Specifically, the European Court of Justice struck down the "safe harbor" arrangement that allowed Internet companies based in America to store European users' data on servers in the United States. That agreement enabled Facebook, for example, to store the profiles of its Spanish and Italian users on the same facilities it uses for customers in New York. In addition to supporting the free flow of information online, safe harbor promotes competition and innovation because it lets new entrants launch cloud-based services to a transatlantic audience without having to set up data storage facilities in every European state where they have customers.
The court held that the arrangement, which the European Commission negotiated with the U.S. government in 2000, wasn't compatible with the European Union's Charter of Fundamental Rights because U.S. companies are required to comply with the NSA's large-scale efforts to collect data in ways that violate EU privacy rules. U.S. companies can satisfy the EU rules in other ways, but they are so costly that smaller ones may be driven out of the continent.
It's tempting to say to the NSA, "This is another fine mess you've gotten us into." But the EU's right to privacy includes an exemption for national security surveillance; the problem here is that the European Court of Justice didn't think what the NSA was doing qualified for the exemption, and it didn't want the European Commission stopping privacy regulators in the 28 European countries from imposing their own terms on U.S. companies.
One irony is that safe harbor gives European users' data more protection than they would get from U.S. law alone. That was the point of the agreement: to set a higher privacy standard that the Federal Trade Commission would enforce. Tuesday's ruling could create what amounts to 28 different privacy regimes for firms seeking to transmit customer data from Europe to the U.S., a morass that would only discourage U.S. Internet companies from serving the region.

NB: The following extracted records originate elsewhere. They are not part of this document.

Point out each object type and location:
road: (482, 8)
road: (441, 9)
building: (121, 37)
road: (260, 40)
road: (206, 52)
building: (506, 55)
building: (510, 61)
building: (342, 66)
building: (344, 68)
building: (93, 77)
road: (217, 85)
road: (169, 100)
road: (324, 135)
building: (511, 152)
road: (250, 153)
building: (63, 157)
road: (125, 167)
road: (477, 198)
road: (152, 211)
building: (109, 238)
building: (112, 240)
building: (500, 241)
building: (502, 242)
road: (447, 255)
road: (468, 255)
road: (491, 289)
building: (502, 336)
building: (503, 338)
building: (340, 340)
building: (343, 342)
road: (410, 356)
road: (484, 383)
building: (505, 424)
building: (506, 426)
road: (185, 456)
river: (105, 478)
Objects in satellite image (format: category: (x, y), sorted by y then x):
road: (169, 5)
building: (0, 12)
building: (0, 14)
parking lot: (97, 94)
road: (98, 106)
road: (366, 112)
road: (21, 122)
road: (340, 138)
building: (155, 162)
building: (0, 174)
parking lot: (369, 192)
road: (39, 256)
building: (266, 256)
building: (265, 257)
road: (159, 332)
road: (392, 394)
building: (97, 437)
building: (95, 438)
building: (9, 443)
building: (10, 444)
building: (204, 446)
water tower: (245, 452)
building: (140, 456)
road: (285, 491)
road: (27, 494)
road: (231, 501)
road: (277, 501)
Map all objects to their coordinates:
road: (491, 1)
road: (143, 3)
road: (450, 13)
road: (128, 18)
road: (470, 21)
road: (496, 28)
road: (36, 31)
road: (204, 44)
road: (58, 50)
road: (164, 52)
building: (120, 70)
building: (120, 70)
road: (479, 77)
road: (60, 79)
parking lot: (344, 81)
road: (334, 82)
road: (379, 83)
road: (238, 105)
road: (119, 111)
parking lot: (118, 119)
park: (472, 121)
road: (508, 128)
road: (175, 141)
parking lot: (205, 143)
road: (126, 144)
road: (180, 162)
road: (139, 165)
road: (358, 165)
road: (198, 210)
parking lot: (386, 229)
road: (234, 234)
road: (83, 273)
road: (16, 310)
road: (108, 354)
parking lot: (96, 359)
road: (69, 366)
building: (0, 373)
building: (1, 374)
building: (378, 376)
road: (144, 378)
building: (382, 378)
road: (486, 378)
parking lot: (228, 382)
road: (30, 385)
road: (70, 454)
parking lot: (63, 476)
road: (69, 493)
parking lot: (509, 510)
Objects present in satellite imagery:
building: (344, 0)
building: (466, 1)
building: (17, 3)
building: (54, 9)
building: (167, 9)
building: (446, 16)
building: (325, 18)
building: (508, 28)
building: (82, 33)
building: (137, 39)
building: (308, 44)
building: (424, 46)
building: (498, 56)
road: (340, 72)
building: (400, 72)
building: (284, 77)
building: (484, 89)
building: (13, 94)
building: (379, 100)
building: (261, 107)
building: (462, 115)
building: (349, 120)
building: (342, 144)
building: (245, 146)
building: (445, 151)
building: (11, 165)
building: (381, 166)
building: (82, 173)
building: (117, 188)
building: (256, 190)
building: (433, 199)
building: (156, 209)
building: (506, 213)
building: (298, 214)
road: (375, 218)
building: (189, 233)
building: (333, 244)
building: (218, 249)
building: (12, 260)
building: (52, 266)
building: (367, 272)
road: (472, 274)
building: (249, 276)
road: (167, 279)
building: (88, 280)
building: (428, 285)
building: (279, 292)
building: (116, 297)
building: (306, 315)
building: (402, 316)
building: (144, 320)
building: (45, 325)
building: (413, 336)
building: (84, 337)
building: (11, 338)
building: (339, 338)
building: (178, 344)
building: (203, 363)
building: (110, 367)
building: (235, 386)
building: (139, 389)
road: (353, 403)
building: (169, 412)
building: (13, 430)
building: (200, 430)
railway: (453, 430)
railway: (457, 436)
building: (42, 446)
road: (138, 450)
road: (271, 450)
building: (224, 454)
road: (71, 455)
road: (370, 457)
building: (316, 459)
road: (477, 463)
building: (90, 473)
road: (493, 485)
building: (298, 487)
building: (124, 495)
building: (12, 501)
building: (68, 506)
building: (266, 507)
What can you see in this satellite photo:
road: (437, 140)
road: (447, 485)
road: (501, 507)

That's why European and U.S. officials should come up with a new safe harbor as soon as possible. Congress can help that effort by tightening the limits on the data the NSA can collect and by giving Europeans the same rights as U.S. citizens to redress privacy wrongs in court. And the European Commission can help by making sure that the agreement sets a standard that all countries in the region will live by. Although talks between the two sides have been under way for some time, the European Court of Justice's ruling should spur them to a swift conclusion.